High Availability Cluster 4.x
BETA NOT FOR PRODUCTION
Proxmox VE High Availability Cluster (Proxmox VE HA Cluster) enables the definition of high available virtual machines. In simple words, if a virtual machine (VM) is configured as HA and the physical host fails, the VM is automatically restarted on one of the remaining Proxmox VE Cluster nodes.
The Proxmox VE HA Cluster is based on the Proxmox VE HA Manager (pve-ha-manager) - using watchdog fencing. Major benefit of Linux softdog or hardware watchdog is zero configuration - it just works out of the box.
In order to learn more about functionality of the new Proxmox VE HA manager, install the HA simulator.
Update to the latest version
Before you start, make sure you have installed the latest packages, just run the following on all nodes:
apt-get update && apt-get dist-upgrade
If you run HA, high end server hardware with no single point of failure is required. This includes redundant disks, redundant power supply, UPS systems, and network bonding.
- Proxmox VE 4.0 comes with Self-Fencing with hardware watchdog or Software watchdog.
- Fully configured Proxmox_VE_4.x_Cluster (version 4.0 and later), with at least 3 nodes (maximum supported configuration: currently 32 nodes per cluster).
- Shared storage (SAN, NAS/NFS, Ceph, DRBD9, ... for virtual disk images)
- Reliable, redundant network, suitable configured
- An extra network for cluster communication, one network for VM traffic and one network for storage traffic.
It's essential that you use redundant network connections for the cluster communication (bonding). If not, a simple switch reboot (or power loss on the switch) can fence all cluster nodes if it takes longer than 120 sec.
Adding and managing VM´s or containers for HA can be done via GUI or CLI.
Proxmox VE Cluster 4.0 or greater comes with watchdog fencing. This works out of the box, no configuration is required.
How Watchdog fencing works:
If the node has connection with the cluster and has quorum the watchdog will reset.
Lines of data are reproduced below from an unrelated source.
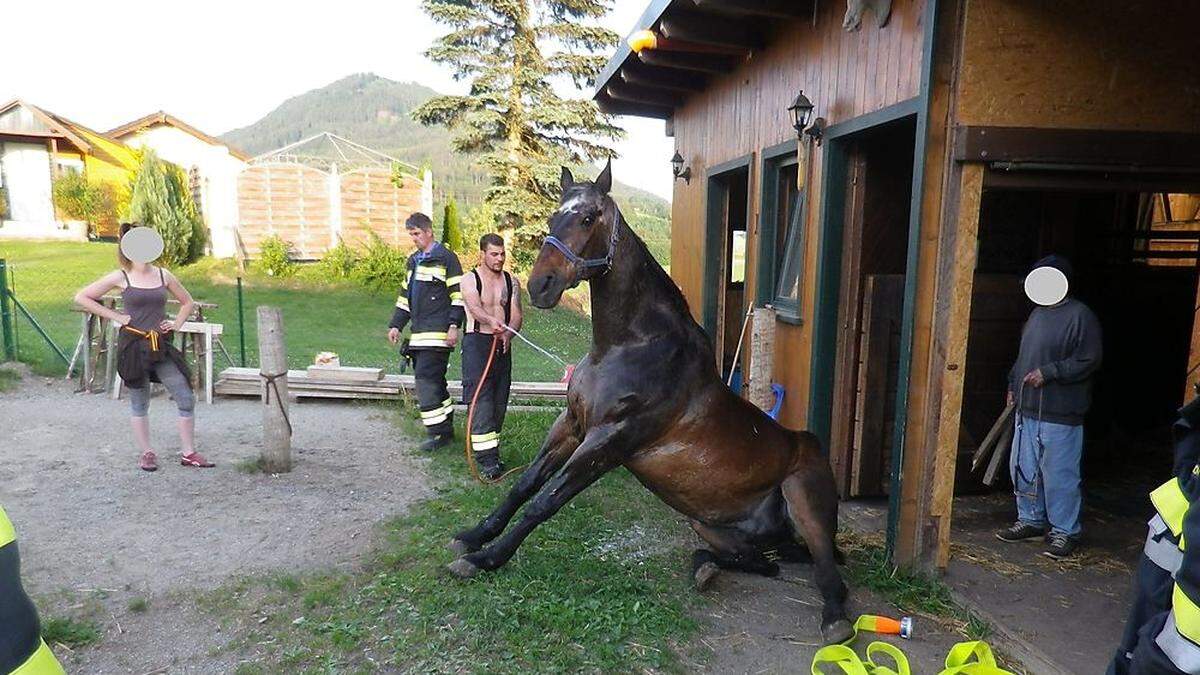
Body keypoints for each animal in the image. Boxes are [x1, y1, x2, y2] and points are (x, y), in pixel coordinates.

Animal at [448, 162, 854, 638]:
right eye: (553, 217)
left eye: (588, 218)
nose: (540, 286)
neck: (629, 347)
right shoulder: (572, 425)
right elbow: (524, 485)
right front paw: (473, 536)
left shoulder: (609, 442)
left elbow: (545, 502)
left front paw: (485, 559)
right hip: (708, 523)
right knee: (760, 563)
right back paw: (705, 568)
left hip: (804, 501)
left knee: (829, 575)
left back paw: (835, 621)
If quorum is lost the node is not able to reset the watchdog and after 120 seconds the node will be shutdown.
If your hardware has a hardware watchdog, this one will be automatically detected and used. Otherwise, ha-manager just uses the Linux softdog. Therefore testing Proxmox VE HA inside a virtual environment is possible.
Enable a VM/CT for HA
On the CLI, you can use ha-manger to achieve this task.
If you enable HA it's not possible to turnoff the VM inside the VM. Also, if it is disabled the VM will be stopped.
If you add a VM/CT, its instantly 'ha-managed'.
ha-manager add vm:100
To add a VM/CT on GUI.
Disable a VM/CT for HA
If you want to disable a ha-managed VM/CT (e.g. for shutdown) via CLI:
ha-manager disable vm:100
If you want to re-enable a ha-managed VM/CT:
ha-manager enable vm:100
HA Cluster Maintenance (node reboots)
If you need to reboot a node, e.g. because of a kernel update, you need to migrate all VM/CT to another node or disable them. By disabling them, all resources are stopped. All VM guests will get an ACPI shutdown request (if this won't work due to VM internal settings, they'll just get a 'stop').
The command will take some time for execution, monitor the "tasks" and the VM´s and CT´s on the GUI. As soon as the VM/CT are either stopped or migrated, you can reboot your node. As soon as the node is up again, continue with the next node and so on.
Before going into production it is highly recommended to do as many tests as possible. Then, do some more.
Useful command line tools
Here is a list of useful CLI tools:
- ha-manger - to manage the ha stack of the cluster
- pvecm - to manage the cluster-manager
- corosync* - to manipulate the corosync